[start of Selected text]
The Kraków Fire of 1850 started on 18 July and lasted several days. It is estimated to have destroyed about 10 percent of the city of Kraków, which was then part of the Austrian Empire's district of the Grand Duchy.

Background
In 1850 the city of Kraków was still heavily reliant on wood as construction material. Most of the 1700 buildings in the city were wooden, and the masonry ones had many wooden elements. The city had poor water infrastructure, and no full-time fire service.

The fire
The fire started on 18 July on city outskirts around the Krupnicza Street, in the grain mill area. The fire is attributed to an accident caused by a miller and a smith, who while fixing some equipment started a fire in a mill building which then spiraled out of control. The fire grew due to strong winds which spread it to nearby buildings, affecting the city center. Within hours it affected over eight streets, though it was stopped from spreading further. Jagiellonian University students prevented it from causing more than superficial damage to the university's library. The spread of the fire was stopped within one day, but it took several more days and military's assistance to eliminate it completely.
[end of Selected text]
Short problem –
Using the account of the Kraków Fire of 1850, explain in one to three sentences why the fire reached beyond the grain mill area where it began.
[start of Supplied records]
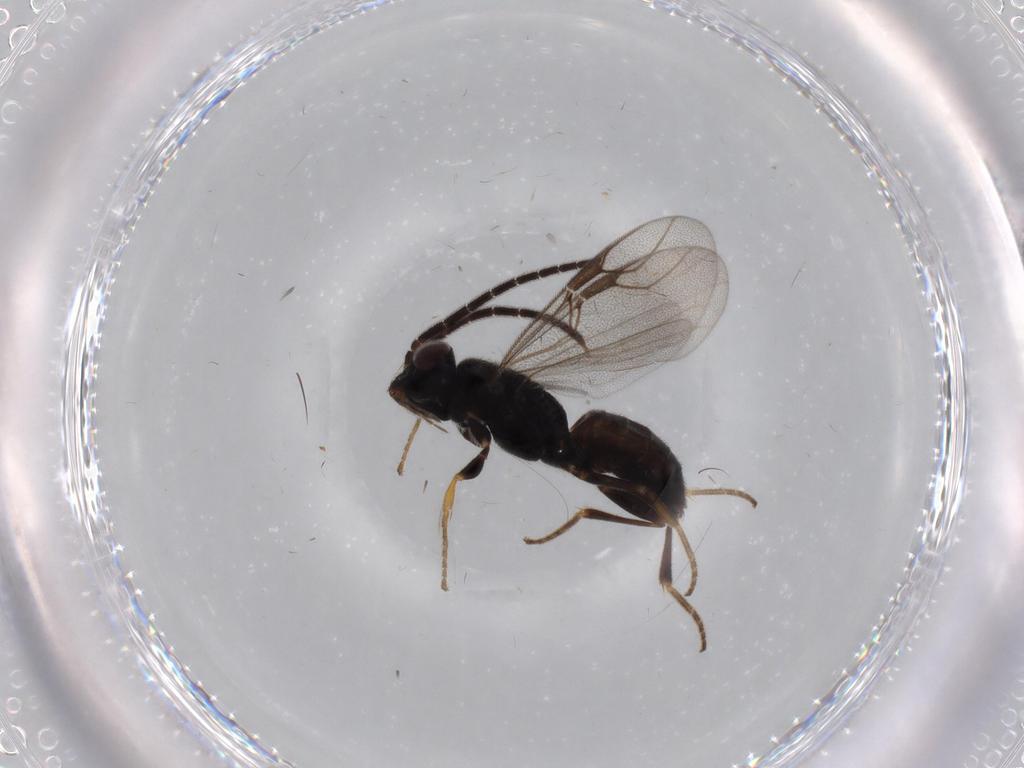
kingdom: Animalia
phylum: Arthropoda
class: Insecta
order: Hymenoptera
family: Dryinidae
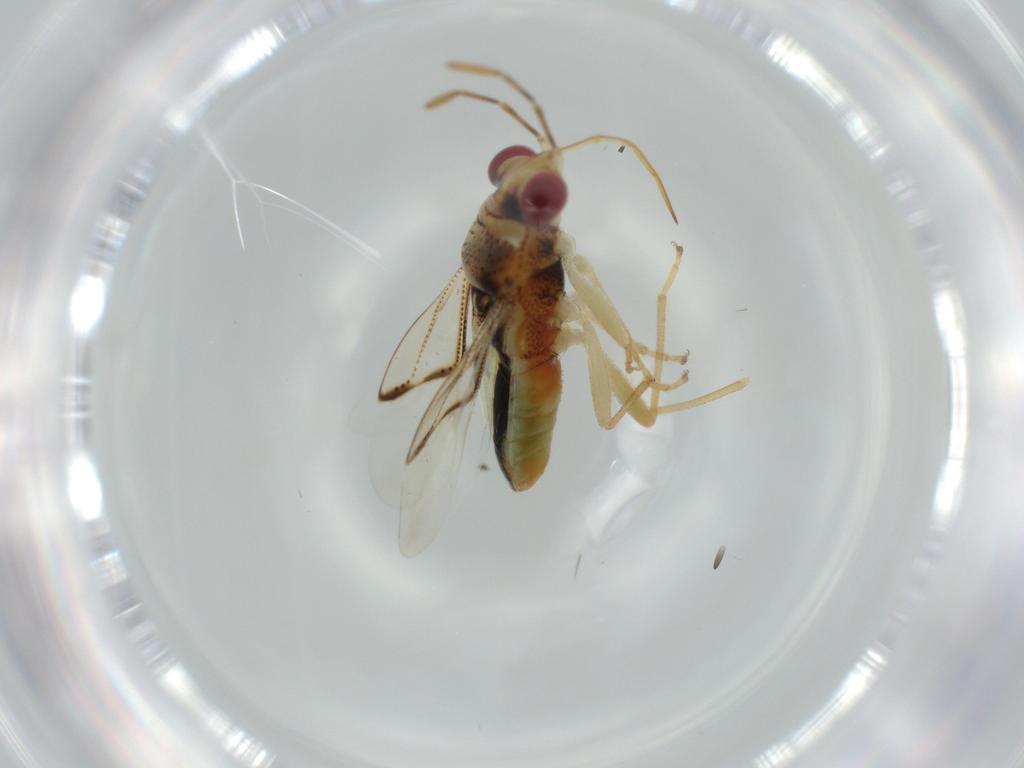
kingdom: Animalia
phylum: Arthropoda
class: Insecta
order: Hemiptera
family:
[end of Supplied records]
Result for this exercise –
The fire grew because strong winds spread it from the mill building to nearby buildings. That spread carried it into the city center, and within hours it had affected more than eight streets.